Dxú Fengnián sonrió amargamente: "En cuanto a la píldora de madera, su tono es bueno. Si hubiera dinero suficiente, podríamos hacer algunos repara. Como dijo mi abuelo, se necesita una píldora con un sonido claro y fuerte. Y en cuanto a la cuerda, ya está al borde del rompimiento. Pero si se trata de entretener a los espectadores, es mejor dejar que se rompa y hacerlo aún más interesante..."
La muchacha no levantó la cabeza; Dxú Fengnián explicó: "Sé mucho sobre las píldoras de madera del sur. Puedo enseñarte muchas técnicas. ¿Cuántas puedes recordar?"
Ella bajó la mirada, pero dijo: "Está bien."
Dxú Fengnián se giró hacia el público y alzó a la muchacha en sus brazos.
"Perdón... soy Dxú Fengnián, actual rey del Norte de Liaoning."
La muchacha, que antes tenía la misma altura que las sillas de bambú, levantó la cabeza.
Dxú Fengnián la abrazó y le dijo: "Lo siento mucho. No te lo dije antes, pero soy yo a quien tu abuelo siempre decía. Soy Dxú Fengnián, rey del Norte de Liaoning."

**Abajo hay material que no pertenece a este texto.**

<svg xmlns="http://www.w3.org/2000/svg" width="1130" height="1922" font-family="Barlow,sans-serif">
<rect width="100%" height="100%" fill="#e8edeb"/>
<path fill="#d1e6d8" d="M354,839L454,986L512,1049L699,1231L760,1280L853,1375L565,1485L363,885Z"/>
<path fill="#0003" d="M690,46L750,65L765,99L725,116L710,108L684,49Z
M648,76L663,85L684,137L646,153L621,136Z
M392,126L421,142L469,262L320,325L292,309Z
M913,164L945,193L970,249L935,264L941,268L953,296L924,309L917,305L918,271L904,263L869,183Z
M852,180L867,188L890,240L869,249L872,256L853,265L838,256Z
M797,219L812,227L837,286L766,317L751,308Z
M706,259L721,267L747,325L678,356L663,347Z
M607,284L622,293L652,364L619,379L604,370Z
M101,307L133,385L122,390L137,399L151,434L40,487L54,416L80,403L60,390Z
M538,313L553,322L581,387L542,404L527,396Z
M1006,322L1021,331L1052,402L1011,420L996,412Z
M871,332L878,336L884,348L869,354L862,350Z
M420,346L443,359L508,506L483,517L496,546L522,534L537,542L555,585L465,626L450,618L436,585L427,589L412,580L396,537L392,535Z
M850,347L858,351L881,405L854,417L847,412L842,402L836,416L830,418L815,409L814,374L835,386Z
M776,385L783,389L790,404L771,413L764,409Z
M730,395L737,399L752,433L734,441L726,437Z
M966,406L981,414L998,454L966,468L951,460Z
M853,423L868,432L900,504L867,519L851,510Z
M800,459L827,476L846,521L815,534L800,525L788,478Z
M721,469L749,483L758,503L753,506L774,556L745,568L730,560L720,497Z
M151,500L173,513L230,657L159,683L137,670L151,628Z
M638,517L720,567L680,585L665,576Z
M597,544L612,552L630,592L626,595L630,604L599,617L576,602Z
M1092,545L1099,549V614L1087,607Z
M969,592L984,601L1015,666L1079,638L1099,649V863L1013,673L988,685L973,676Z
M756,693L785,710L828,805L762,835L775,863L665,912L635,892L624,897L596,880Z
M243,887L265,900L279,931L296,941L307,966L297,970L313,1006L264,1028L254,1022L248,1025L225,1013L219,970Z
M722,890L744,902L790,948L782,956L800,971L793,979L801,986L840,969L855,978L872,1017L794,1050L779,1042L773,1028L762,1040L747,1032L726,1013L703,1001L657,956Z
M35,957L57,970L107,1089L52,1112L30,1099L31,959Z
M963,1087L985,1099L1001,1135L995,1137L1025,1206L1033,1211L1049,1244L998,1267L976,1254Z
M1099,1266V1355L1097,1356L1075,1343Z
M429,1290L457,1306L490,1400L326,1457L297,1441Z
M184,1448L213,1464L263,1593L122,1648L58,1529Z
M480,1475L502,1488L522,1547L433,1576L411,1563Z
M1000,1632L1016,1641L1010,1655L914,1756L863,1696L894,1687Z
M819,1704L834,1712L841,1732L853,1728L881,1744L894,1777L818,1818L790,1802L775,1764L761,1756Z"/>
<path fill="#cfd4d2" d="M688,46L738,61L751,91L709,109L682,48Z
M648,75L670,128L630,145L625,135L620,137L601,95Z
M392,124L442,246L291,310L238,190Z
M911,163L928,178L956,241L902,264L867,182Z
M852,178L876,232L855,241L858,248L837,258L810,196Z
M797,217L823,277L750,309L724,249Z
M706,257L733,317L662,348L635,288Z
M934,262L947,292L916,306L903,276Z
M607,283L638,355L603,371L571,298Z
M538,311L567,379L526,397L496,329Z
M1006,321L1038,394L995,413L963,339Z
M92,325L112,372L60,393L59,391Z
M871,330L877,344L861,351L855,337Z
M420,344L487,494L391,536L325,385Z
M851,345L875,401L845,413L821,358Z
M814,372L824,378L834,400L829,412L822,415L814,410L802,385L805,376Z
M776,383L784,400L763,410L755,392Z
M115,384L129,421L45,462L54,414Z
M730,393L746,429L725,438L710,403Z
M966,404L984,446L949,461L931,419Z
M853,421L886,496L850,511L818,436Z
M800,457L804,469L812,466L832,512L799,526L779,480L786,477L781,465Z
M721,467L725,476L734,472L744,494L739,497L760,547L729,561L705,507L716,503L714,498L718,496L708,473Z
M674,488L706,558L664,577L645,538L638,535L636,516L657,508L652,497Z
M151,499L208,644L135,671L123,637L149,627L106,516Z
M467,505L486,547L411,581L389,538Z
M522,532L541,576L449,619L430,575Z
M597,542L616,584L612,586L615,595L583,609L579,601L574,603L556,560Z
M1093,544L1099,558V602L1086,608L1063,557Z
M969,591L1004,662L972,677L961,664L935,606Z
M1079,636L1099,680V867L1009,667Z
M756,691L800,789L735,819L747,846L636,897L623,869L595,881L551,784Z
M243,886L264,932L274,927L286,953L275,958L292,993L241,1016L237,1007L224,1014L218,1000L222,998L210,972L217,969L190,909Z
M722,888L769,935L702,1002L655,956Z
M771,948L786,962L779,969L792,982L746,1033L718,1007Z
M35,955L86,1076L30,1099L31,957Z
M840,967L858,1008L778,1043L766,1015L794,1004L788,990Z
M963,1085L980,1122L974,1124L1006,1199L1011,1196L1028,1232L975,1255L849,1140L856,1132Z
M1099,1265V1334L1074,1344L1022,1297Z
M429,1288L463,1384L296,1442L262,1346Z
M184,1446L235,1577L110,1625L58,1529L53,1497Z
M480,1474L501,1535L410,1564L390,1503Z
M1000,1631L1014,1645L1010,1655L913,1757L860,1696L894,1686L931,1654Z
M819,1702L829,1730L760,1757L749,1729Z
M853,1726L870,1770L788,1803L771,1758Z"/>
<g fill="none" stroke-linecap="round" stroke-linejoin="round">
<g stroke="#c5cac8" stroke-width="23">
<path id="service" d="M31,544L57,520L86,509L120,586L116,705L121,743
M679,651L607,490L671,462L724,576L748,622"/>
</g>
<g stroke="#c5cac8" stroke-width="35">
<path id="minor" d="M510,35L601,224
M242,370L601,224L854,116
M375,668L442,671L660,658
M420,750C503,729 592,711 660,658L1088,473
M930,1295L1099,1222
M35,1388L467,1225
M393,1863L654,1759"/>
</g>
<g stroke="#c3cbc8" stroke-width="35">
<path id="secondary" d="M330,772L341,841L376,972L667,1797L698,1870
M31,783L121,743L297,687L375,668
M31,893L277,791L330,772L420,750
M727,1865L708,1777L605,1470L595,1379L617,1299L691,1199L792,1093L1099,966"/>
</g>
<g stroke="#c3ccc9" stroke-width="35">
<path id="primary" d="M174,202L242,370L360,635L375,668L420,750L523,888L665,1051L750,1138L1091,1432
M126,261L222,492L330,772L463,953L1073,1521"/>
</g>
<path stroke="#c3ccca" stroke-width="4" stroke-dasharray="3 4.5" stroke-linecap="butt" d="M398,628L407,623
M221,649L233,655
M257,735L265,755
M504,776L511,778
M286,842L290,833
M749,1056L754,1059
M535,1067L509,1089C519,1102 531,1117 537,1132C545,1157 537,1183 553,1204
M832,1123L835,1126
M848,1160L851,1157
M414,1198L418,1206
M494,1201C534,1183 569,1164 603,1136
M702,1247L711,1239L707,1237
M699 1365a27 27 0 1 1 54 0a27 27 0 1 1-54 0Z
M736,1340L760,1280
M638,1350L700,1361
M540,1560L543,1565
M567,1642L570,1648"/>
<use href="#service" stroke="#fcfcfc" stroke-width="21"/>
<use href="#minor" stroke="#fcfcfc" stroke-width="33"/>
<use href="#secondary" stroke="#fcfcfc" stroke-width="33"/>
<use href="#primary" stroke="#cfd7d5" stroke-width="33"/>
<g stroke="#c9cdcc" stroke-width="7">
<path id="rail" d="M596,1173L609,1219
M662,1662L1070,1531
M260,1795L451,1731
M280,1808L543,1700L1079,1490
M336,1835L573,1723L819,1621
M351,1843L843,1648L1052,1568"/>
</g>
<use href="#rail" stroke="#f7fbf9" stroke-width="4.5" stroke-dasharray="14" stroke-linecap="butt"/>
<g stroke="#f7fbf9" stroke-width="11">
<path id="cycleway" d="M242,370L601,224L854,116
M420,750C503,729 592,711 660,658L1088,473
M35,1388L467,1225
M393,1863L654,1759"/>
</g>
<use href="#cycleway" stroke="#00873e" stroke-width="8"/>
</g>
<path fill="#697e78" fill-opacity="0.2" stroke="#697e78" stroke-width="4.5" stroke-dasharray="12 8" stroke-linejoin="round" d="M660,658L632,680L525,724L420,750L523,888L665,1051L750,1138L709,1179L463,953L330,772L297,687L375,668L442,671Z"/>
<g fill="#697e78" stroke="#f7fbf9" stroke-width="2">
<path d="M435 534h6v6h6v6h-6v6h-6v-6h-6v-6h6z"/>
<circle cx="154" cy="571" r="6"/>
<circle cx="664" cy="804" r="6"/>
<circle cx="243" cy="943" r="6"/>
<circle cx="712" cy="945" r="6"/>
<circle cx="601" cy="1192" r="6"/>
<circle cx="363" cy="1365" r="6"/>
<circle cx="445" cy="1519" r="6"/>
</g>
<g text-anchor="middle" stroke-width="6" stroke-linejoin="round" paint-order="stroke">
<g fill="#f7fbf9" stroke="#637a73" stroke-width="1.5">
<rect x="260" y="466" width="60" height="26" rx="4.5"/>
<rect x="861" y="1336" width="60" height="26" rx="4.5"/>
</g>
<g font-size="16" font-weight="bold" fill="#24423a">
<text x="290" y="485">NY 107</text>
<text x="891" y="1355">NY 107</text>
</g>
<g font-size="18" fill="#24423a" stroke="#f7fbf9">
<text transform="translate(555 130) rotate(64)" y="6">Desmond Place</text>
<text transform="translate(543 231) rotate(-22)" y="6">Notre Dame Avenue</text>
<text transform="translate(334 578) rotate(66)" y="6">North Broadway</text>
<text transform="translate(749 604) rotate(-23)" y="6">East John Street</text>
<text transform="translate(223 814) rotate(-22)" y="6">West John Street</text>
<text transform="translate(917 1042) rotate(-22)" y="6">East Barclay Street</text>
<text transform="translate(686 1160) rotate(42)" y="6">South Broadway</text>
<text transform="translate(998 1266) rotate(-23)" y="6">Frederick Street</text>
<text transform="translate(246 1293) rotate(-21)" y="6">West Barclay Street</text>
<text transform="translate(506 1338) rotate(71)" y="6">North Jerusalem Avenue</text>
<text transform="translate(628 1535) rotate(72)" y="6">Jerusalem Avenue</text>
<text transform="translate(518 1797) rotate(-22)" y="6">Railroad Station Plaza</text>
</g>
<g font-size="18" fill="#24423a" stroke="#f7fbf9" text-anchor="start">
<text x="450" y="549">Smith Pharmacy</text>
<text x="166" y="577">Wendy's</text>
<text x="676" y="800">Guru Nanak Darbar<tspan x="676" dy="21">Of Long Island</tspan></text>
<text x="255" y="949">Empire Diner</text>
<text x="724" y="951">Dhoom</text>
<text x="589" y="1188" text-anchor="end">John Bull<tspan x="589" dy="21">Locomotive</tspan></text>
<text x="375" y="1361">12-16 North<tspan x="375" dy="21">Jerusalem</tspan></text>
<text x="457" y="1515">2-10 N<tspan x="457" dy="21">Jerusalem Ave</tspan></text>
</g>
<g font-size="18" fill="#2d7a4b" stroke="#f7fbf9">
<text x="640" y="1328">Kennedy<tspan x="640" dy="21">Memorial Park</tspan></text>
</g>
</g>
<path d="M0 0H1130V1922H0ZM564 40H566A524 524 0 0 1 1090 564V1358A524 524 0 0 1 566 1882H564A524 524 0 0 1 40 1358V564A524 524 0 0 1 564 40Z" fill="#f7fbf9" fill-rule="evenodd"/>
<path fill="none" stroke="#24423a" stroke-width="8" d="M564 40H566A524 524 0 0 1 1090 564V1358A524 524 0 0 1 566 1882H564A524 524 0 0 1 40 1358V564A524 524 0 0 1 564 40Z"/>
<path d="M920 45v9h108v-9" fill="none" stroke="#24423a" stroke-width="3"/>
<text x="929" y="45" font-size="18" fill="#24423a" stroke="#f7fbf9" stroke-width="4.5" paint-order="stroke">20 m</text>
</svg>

La muchacha lloró en silencio.
Dxú Fengnián se levantó y se dio la vuelta al público, mientras Dxú Yanbing e Dzjo Pichis avanzaban con seriedad, como si el rey Xianzhi o Gao Shulou estuvieran allí.
En el noveno piso, hay una gran altura; solo alguien puede llamarse a sí mismo un dios olvidado.

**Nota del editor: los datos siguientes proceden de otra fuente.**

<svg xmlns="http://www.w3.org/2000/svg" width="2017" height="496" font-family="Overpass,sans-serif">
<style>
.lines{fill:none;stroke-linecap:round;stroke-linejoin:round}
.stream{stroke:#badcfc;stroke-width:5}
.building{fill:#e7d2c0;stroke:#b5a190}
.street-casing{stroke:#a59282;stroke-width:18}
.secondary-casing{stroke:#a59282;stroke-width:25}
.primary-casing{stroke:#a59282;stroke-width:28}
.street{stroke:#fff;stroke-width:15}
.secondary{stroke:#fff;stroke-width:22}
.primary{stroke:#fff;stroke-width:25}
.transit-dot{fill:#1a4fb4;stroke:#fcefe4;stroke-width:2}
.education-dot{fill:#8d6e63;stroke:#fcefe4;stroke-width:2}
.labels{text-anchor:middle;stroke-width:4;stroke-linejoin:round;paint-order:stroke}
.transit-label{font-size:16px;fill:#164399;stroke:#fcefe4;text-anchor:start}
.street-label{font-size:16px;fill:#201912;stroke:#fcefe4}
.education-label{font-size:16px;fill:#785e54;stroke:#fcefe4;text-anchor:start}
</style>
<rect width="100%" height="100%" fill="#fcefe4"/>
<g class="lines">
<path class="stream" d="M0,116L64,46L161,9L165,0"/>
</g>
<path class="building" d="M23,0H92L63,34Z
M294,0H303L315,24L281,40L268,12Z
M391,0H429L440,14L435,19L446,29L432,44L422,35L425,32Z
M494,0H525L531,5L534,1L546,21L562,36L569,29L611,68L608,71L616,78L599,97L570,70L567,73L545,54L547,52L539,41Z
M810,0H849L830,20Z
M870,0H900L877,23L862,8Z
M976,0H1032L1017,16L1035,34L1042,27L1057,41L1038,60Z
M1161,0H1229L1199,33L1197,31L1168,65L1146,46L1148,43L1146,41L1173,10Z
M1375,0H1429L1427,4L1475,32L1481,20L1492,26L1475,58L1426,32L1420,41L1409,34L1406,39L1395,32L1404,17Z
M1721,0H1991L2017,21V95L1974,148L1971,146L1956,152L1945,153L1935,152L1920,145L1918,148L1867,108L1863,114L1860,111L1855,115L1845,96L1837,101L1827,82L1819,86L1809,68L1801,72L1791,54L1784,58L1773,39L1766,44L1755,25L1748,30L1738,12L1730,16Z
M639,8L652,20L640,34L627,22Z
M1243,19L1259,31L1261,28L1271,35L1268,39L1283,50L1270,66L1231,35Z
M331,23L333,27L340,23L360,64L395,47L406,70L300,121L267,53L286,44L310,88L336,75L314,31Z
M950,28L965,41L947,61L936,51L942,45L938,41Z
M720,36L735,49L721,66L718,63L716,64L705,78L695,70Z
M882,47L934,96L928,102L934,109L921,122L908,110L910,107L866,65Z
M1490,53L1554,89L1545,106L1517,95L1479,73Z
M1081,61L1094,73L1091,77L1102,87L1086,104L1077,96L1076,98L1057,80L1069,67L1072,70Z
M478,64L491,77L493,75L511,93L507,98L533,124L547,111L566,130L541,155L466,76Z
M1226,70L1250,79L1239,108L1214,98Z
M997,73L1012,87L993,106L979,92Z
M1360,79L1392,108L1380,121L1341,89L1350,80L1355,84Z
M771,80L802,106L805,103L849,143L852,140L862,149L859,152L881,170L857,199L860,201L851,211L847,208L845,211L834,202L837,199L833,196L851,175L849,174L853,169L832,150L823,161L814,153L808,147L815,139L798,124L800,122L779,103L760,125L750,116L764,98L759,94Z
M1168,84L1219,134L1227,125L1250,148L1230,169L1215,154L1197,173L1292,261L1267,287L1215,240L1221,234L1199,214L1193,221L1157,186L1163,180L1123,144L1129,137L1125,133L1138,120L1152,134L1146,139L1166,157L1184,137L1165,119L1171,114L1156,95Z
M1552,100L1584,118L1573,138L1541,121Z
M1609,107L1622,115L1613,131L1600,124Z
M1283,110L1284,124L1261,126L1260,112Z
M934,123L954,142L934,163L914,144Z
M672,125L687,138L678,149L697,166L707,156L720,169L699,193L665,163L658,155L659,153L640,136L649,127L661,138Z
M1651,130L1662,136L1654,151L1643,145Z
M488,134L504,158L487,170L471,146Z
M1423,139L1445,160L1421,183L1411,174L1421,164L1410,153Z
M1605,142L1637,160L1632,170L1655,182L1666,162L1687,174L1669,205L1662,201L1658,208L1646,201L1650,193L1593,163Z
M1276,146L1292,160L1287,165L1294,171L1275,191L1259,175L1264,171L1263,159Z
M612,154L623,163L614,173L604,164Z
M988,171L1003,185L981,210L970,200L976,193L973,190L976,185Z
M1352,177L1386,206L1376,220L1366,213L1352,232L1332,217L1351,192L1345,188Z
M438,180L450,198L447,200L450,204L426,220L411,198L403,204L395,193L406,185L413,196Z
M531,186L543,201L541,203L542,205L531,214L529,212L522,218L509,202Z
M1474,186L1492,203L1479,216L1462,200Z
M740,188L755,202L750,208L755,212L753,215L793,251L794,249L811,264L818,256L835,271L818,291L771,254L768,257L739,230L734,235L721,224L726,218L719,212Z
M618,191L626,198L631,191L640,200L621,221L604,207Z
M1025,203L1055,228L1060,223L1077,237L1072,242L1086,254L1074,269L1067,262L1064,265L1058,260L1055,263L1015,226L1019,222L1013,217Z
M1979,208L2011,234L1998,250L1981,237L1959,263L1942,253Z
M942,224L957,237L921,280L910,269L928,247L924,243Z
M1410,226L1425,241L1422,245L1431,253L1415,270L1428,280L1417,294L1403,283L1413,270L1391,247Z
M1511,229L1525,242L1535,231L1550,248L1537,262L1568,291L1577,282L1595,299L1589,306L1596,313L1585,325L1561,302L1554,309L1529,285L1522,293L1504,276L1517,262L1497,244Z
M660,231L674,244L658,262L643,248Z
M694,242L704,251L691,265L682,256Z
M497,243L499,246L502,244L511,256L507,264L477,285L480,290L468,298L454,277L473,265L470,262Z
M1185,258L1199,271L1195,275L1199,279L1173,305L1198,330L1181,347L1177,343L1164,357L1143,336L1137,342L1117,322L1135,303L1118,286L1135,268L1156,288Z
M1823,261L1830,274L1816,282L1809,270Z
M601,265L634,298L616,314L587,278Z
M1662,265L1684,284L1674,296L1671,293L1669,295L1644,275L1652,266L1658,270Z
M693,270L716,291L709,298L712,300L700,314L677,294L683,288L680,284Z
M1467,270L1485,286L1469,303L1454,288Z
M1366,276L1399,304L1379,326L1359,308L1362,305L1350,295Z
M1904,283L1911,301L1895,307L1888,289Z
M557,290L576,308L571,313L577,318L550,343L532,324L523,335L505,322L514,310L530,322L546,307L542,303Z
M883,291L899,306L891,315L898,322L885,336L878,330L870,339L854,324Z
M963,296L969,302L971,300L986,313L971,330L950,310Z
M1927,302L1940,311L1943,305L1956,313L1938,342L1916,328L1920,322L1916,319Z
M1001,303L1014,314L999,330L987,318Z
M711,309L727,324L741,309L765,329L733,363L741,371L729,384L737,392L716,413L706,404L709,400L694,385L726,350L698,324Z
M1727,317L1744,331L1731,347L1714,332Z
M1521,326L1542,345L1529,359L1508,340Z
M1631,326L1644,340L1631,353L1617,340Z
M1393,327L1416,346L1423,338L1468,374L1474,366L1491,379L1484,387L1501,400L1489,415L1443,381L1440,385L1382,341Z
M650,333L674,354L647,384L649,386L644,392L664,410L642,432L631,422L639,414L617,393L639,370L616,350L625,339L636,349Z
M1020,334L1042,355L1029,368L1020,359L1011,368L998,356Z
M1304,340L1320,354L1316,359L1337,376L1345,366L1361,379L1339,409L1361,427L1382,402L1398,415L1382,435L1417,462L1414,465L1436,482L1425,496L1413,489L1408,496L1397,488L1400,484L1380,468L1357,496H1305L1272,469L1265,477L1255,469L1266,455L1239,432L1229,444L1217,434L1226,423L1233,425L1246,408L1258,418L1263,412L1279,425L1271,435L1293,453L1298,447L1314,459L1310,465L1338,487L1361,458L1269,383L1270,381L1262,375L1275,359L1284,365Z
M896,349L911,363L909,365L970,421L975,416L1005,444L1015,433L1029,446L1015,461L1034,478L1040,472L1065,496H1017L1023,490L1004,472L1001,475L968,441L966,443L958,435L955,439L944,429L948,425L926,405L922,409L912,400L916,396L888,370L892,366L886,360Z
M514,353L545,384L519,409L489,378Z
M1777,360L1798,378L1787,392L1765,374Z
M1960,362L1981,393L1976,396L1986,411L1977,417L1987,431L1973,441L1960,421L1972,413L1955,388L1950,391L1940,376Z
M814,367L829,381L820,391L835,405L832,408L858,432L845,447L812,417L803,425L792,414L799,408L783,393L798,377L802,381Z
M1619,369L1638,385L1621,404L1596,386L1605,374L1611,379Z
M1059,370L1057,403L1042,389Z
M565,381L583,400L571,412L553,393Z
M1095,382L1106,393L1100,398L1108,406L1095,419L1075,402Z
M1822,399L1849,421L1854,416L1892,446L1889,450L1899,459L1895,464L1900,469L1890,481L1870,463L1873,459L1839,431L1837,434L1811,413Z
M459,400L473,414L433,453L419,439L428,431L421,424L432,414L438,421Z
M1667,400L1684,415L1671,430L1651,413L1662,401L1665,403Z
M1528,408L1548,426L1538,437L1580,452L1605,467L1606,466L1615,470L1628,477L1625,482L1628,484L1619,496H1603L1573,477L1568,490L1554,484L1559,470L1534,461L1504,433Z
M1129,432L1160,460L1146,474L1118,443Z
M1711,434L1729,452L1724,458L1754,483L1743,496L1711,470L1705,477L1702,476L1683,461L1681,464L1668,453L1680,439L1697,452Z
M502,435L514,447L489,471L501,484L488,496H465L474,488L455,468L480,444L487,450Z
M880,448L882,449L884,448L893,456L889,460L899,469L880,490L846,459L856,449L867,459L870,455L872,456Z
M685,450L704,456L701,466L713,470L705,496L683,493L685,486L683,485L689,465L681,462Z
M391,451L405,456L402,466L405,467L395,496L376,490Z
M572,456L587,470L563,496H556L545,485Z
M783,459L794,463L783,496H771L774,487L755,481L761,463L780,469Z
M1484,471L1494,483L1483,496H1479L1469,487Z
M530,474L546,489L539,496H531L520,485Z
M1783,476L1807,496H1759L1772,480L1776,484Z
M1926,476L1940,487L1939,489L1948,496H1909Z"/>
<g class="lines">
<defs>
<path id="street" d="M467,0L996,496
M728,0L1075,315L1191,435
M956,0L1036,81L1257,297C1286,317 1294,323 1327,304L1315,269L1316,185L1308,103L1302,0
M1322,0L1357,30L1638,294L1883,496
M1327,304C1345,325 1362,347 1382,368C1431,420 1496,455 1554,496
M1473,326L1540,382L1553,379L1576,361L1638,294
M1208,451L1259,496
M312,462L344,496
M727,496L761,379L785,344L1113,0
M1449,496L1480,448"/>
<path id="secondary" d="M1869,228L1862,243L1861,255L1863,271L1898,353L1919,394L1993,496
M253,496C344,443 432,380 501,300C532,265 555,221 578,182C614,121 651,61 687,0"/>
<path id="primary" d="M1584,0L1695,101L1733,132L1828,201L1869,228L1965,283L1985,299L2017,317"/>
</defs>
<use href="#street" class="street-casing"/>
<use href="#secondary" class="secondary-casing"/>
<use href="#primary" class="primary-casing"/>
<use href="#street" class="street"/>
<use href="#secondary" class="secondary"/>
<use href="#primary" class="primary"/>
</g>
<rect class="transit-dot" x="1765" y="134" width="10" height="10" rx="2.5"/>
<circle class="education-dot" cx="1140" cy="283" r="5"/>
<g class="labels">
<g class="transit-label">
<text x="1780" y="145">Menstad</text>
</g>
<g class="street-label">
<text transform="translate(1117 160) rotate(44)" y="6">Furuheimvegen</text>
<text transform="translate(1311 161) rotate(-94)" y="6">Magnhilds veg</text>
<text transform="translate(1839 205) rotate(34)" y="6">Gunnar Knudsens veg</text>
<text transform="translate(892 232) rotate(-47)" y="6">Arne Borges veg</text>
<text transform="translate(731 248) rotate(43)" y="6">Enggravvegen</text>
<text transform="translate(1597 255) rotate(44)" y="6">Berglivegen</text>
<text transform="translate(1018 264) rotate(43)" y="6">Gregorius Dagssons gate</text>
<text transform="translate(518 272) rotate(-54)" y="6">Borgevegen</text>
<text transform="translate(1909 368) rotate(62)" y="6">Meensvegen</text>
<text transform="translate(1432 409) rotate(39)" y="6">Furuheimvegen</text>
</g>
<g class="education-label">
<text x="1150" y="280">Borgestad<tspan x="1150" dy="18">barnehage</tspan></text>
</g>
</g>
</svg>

Dxú Yanbing rugió: "Dxú Fengnián! ¡No puedes volver al Oeste nuevamente para tu décima vez!"
Dzjo Pichis hizo una reverencia con ambas manos. Señaló hacia el cielo exterior de la taberna, donde seis formas de la ley se formaban, dispuestas a aplastar el edificio: "Todos, gran alegría."